Moreover, the post was addressed to Keith, not to any of you numpties (im sure thats the plural of numpty), and I’m sure he is quite capable of defending his editorials.
Daffid
16th April 2010, 20:49
misspelling
:D
I’m only pulling your leg, I’ll get me coat…
Johnny86
16th April 2010, 14:40
Mclaren looks good…so does mecedes..but its just practice..its normally practice 3 that ferrari and rbr shows their hand in quali pace..i am impressed by chandhok..after australia ,he has been consistently outpacing his more rated teammate
Schumi_the_greatest
16th April 2010, 14:53
kbdavies…..numpties eh?
i think the point your missing here is that alot of people appreciate what keith does on this site, and yes a few people do point out the odd typo he makes but i think in general keith appreciates them if hes missed that, your comment came across more as a criticism of his article.
Meanwhile im off to join some more of numpties
kbdavies
16th April 2010, 15:40
So do i. It certainly wasn’t meant as a criticism, and i hope Keith certainly didn’t take it that way.
That’s why I’ve never pointed out any typo’s or errors before – seeing as Keith wholly writes, proof reads, and maintains the site all by himself – all, with no financial recompense. A truly herculean feat that none of us could even begin to undertake.
Keith Collantine (@keithcollantine)
16th April 2010, 17:17
Although I do write pretty much everything myself (apart from guest posts) I also earn my living from the site!
martinb
16th April 2010, 19:13
Suggestion: On the lap time list, instead of thicker lines dividing the list into three, put a thicker line after 1’35”, 1’36”, 1’37” etc so we get a better idea of the spread.
F1silverarrows
16th April 2010, 19:14
Tbh both Red Bulls are together again in 2nd practice just like last year, and both have set a similiar time to 2009. They also timed together the same in 3rd practice but vettel ended the winner on race day.
2009: 2nd practice
Webber: 1:36.105 -4th
Vettel: 1:36.167 -5th
2010: 2nd practice
Vettel: 1:35.791 -5th
Webber: 1:35.955 -6th
Rosberg is 0.299 faster then he was last year which I guess shows the Mercedes power, but for me it doesn’t show If Rosberg is giving it all or is holding back still.
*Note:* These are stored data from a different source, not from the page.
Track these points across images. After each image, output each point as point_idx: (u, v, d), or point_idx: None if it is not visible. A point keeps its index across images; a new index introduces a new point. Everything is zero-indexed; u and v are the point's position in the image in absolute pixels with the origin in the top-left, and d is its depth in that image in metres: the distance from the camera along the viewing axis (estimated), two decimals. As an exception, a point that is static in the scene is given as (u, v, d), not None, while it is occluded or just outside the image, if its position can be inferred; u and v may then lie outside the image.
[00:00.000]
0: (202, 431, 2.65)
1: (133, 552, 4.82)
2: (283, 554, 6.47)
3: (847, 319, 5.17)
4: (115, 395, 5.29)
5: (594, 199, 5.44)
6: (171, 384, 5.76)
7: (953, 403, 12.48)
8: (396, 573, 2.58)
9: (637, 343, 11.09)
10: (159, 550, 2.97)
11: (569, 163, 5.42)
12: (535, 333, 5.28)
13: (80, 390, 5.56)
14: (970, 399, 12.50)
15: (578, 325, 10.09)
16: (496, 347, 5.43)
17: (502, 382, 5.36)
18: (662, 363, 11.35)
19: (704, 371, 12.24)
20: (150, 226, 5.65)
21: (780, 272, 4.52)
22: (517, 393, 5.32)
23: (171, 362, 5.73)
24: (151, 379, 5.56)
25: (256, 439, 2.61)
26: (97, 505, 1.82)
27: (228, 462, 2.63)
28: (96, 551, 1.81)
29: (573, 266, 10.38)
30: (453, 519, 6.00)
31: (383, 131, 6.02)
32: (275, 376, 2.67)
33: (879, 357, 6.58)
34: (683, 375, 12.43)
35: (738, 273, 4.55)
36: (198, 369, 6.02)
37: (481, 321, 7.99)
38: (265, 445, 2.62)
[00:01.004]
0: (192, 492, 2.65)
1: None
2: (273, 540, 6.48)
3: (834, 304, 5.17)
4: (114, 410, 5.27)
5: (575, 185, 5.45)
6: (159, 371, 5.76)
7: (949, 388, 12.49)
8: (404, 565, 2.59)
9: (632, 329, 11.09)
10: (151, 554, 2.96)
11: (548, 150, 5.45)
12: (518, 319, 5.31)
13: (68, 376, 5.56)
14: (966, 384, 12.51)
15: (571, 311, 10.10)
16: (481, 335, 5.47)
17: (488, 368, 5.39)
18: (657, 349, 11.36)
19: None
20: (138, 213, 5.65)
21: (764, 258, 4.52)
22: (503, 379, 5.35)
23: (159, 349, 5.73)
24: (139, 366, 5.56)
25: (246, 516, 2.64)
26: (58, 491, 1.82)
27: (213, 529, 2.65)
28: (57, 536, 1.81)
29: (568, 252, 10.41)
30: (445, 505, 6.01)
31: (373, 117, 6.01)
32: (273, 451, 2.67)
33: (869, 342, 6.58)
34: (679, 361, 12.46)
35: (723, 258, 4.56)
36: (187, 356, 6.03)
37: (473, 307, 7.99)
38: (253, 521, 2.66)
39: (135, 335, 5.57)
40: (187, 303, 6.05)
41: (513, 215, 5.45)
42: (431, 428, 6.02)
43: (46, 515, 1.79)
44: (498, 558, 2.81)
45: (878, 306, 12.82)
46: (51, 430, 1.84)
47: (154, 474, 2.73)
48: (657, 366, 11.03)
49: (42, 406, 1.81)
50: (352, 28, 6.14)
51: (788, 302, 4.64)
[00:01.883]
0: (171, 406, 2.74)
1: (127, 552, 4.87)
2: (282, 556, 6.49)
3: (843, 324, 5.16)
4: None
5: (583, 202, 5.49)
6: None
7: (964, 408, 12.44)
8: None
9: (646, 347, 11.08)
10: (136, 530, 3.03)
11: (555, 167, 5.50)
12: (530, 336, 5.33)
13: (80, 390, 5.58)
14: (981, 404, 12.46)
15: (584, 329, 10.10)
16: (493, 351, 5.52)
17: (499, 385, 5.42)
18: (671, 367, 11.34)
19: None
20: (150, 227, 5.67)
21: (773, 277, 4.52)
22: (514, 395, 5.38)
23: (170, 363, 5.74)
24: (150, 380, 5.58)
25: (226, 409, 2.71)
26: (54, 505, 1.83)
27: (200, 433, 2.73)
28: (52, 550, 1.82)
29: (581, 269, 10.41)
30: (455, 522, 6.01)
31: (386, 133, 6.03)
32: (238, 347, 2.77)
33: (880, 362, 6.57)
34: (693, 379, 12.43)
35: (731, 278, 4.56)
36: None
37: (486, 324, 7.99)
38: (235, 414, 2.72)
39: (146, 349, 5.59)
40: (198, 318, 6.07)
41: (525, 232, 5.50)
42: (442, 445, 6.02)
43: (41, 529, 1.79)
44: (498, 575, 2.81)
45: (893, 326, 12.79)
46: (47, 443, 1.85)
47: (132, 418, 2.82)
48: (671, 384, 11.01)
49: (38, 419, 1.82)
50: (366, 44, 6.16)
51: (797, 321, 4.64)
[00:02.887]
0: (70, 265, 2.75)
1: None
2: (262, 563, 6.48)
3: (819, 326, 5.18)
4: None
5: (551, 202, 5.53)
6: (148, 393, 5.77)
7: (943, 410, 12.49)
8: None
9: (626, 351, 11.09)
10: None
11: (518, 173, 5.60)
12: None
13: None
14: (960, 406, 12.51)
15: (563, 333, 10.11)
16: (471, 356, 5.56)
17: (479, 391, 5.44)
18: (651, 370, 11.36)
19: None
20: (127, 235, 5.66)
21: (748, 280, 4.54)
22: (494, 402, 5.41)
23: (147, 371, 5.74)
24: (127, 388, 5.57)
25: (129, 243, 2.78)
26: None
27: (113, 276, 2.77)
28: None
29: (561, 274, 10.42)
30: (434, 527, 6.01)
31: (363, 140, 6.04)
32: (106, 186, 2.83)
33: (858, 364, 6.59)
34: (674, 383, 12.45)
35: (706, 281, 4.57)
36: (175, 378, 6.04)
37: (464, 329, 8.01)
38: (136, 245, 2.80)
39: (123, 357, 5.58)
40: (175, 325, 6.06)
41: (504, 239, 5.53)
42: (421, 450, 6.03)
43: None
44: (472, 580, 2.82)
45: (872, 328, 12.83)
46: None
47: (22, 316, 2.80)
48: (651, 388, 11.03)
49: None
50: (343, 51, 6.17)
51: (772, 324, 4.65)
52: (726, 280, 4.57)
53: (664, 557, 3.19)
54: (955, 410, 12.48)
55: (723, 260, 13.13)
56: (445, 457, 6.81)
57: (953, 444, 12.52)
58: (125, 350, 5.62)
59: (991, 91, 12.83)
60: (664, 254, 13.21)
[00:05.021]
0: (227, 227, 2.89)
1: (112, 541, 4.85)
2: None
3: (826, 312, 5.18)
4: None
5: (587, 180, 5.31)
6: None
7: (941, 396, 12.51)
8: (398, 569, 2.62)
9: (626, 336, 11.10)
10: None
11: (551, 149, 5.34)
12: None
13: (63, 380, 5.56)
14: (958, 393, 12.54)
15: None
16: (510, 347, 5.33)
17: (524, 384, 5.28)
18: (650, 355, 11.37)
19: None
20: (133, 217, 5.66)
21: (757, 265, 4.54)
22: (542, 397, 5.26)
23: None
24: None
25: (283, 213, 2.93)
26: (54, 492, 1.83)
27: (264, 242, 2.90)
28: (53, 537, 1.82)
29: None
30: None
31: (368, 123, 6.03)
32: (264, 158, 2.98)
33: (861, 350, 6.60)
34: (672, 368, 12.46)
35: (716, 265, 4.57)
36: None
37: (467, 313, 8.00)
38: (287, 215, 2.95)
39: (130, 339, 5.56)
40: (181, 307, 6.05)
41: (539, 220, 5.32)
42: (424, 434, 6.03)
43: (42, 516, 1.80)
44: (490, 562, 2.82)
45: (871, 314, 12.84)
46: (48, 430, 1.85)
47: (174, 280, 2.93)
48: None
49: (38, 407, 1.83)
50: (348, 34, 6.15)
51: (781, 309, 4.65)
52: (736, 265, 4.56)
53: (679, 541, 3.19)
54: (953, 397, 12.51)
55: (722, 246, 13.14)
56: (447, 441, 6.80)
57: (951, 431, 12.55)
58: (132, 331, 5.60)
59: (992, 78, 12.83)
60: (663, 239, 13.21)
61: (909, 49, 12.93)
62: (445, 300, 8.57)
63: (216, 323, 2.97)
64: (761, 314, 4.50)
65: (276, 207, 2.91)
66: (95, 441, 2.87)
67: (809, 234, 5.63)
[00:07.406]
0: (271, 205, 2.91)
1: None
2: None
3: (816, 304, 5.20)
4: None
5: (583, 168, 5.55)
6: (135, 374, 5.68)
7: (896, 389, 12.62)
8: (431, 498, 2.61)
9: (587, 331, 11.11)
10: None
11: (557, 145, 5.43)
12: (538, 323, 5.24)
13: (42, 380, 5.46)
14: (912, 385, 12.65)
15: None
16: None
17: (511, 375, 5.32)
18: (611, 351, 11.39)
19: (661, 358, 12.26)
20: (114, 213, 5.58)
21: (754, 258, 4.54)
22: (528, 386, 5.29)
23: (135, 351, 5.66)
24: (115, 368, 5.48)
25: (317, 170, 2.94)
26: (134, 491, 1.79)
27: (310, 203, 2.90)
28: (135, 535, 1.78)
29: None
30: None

The Red Bulls look to be holding back again, since it looks like the same 2009 strategy. Because how can we say the RB6 is not better then the RB5 this year, so they must be holding back. The only problem for Red Bull this time round is Hamilton and Alonso have a better car.
VXR
17th April 2010, 0:57
“The only problem for Red Bull this time round is Hamilton and Alonso have a better car.”
RedBull seem to have a similar advantage to what Brawn did over the rest of the field in the early part of 2009. Only difference being that they seem to be not making the most of it.